## Set problem a
In the listing, repeat verbatim the lines from the one containing "collectors: J. C. Blumer" through the one containing "country: Japan", including both of those lines.

## Text shown
■ ■ ■ ■

At 10:48 AM 6/26/2002 -0400, Kathleen Dolan wrote:
In many states, it is illegal to store records showing who borrowed a book from a public library. Maryland, for example, requires destruction of the record after a point and even backups cannot be accessed without a court order.
KAD
Say a public library implements a policy of replying positively to all such inquiries, that is, if asked by a patron the db admin will tell them when their account is free of such inquiries. If a request does come in then the db admin can either: fail to respond (monitoring implied), tell them they are being monitored (violating the law) or lie and say they are not even if they are. So, can the Feds require a librarian to lie to a customer who inquires whether their library usage is being monitored?
Looks like at least one library is trying a variation the method I suggested... "The Patriot Act also prohibits libraries and others from notifying patrons and others that an investigation is ongoing. At least one library has tried a solution to "beat the system" by regularly informing the board of directors that there are no investigations. If the director does not notify the Board that there are no investigations, it can serve as a clue that something may be happening. " http://www.ombwatch.org/article/articleview/1706/1/41 steve A foolish Constitutional inconsistency is the hobgoblin of freedom, adored by judges and demagogue statesmen. - Steve Schear
On Friday, August 29, 2003, at 09:46 AM, Steve Schear wrote:
At 10:48 AM 6/26/2002 -0400, Kathleen Dolan wrote:
In many states, it is illegal to store records showing who borrowed a book from a public library. Maryland, for example, requires destruction of the record after a point and even backups cannot be accessed without a court order.

■ ■ ■ ■

## Set problem b
In the email exchange, what does at least one library regularly tell its board of directors?

## Data rows
■ ■ ■ ■

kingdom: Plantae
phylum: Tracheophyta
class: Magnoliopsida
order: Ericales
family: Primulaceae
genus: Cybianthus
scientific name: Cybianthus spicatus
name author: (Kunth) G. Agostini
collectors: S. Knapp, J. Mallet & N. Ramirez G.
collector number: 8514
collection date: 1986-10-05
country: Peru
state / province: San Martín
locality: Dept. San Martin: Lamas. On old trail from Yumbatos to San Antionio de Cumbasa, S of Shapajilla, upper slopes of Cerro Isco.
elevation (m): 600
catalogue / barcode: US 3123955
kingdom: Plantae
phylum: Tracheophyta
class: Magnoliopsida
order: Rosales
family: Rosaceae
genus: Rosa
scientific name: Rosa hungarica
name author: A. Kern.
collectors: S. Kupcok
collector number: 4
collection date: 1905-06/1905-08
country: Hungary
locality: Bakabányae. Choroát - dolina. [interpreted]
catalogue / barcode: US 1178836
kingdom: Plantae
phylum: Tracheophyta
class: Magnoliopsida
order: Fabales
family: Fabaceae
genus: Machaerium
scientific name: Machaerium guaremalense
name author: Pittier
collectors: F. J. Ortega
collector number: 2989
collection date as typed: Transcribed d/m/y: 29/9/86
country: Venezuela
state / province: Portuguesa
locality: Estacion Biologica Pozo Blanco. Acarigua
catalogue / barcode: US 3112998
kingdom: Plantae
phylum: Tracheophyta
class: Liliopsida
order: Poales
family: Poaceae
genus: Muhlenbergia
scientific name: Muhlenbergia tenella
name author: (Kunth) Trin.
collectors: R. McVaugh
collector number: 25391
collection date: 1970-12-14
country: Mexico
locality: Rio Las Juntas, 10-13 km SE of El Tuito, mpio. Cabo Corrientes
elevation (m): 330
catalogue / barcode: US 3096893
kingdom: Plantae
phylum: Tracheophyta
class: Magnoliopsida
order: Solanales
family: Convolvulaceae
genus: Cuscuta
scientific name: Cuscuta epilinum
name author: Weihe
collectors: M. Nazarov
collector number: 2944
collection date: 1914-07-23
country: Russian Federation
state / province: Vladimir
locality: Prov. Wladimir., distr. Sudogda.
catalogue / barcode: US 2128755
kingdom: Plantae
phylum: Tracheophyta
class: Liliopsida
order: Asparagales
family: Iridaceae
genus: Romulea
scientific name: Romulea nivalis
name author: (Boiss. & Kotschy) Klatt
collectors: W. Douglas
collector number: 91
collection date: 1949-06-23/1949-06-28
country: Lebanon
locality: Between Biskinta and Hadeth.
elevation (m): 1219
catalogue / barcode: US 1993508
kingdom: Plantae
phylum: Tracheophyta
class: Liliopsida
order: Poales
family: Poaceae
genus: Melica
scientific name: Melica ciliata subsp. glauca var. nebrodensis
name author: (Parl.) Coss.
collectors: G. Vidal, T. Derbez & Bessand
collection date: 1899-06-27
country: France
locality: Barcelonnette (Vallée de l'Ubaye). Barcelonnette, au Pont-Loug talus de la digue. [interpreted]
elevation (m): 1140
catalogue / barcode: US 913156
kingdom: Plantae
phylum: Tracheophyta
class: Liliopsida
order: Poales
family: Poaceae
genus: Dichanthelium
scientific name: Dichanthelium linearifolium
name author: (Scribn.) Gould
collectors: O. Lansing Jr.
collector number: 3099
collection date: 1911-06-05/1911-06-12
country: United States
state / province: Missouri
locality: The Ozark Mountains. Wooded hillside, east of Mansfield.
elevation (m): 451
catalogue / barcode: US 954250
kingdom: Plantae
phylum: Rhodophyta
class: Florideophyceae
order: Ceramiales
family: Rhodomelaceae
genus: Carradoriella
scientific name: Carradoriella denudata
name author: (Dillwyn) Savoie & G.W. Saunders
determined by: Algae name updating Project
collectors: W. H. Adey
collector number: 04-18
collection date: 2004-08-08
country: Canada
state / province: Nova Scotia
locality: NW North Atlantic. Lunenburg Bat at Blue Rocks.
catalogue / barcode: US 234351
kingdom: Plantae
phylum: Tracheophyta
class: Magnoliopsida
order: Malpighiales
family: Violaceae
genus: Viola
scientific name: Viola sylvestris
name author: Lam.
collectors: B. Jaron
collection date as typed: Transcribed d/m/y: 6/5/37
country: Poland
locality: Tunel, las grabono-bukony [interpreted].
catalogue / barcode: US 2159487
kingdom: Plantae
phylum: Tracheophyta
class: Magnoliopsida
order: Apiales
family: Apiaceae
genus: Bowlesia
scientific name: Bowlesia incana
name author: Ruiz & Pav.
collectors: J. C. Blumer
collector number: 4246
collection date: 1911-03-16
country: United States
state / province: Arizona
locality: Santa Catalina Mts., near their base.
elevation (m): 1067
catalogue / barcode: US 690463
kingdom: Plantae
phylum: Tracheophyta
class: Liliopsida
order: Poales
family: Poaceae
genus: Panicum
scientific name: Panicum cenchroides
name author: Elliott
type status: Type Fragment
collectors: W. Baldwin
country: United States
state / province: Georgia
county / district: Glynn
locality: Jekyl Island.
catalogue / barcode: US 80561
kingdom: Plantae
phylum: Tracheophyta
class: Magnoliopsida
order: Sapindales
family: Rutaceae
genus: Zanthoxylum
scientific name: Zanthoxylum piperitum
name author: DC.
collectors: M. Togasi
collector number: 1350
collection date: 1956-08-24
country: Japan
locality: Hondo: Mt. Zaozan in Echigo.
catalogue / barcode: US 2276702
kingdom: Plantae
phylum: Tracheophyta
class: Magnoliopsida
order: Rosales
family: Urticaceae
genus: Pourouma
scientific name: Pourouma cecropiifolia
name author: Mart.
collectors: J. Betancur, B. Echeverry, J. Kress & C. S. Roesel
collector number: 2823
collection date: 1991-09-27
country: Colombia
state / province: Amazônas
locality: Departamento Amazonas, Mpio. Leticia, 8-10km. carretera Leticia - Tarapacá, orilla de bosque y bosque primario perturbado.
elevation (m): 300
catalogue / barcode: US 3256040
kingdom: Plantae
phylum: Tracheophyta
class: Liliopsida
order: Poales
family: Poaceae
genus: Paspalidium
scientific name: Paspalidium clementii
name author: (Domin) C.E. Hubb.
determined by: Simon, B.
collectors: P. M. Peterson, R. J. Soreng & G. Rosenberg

■ ■ ■ ■

## Expected output a
collectors: J. C. Blumer
collector number: 4246
collection date: 1911-03-16
country: United States
state / province: Arizona
locality: Santa Catalina Mts., near their base.
elevation (m): 1067
catalogue / barcode: US 690463
kingdom: Plantae
phylum: Tracheophyta
class: Liliopsida
order: Poales
family: Poaceae
genus: Panicum
scientific name: Panicum cenchroides
name author: Elliott
type status: Type Fragment
collectors: W. Baldwin
country: United States
state / province: Georgia
county / district: Glynn
locality: Jekyl Island.
catalogue / barcode: US 80561
kingdom: Plantae
phylum: Tracheophyta
class: Magnoliopsida
order: Sapindales
family: Rutaceae
genus: Zanthoxylum
scientific name: Zanthoxylum piperitum
name author: DC.
collectors: M. Togasi
collector number: 1350
collection date: 1956-08-24
country: Japan

## Expected output b
That there are no investigations.